Assignment -> Search the data for the string "Visual" and copy each line in which it appears.

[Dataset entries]
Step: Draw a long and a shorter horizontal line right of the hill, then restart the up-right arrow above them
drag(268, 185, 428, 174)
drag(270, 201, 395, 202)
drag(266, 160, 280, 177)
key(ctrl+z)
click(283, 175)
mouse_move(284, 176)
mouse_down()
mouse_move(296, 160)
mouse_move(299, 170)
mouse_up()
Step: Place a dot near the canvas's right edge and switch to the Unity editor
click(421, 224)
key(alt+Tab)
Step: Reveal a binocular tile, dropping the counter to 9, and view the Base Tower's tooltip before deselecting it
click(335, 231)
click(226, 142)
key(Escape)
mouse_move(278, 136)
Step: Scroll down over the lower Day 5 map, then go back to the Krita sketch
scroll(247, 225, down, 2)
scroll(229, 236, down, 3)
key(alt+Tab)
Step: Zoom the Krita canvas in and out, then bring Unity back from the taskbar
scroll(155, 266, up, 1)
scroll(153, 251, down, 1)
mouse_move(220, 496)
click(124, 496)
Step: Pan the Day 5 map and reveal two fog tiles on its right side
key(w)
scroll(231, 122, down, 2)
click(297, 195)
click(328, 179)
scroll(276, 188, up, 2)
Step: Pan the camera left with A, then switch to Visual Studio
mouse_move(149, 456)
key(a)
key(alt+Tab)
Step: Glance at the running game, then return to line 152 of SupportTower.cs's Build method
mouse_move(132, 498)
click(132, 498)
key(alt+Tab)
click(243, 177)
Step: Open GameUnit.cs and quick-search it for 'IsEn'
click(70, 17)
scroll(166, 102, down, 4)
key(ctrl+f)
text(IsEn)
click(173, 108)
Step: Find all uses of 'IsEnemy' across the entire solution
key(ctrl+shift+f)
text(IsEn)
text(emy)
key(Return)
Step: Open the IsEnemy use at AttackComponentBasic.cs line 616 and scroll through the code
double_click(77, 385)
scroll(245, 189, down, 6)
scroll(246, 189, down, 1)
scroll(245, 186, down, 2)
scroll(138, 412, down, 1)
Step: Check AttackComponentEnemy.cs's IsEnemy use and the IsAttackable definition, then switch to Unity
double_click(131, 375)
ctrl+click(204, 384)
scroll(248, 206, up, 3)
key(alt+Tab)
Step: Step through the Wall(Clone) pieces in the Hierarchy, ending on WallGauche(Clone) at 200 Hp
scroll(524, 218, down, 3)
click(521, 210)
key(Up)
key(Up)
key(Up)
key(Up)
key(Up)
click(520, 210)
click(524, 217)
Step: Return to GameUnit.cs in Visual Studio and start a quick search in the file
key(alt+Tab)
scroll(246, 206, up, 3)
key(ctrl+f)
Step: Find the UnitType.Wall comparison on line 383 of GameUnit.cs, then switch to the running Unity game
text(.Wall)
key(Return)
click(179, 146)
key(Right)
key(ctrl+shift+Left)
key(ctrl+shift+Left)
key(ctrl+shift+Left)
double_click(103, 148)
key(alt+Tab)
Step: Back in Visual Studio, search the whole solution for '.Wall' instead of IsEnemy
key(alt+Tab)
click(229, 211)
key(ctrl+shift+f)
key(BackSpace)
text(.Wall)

Answer to this task ->
Step: Pan the camera left with A, then switch to Visual Studio
Step: Return to GameUnit.cs in Visual Studio and start a quick search in the file
Step: Back in Visual Studio, search the whole solution for '.Wall' instead of IsEnemy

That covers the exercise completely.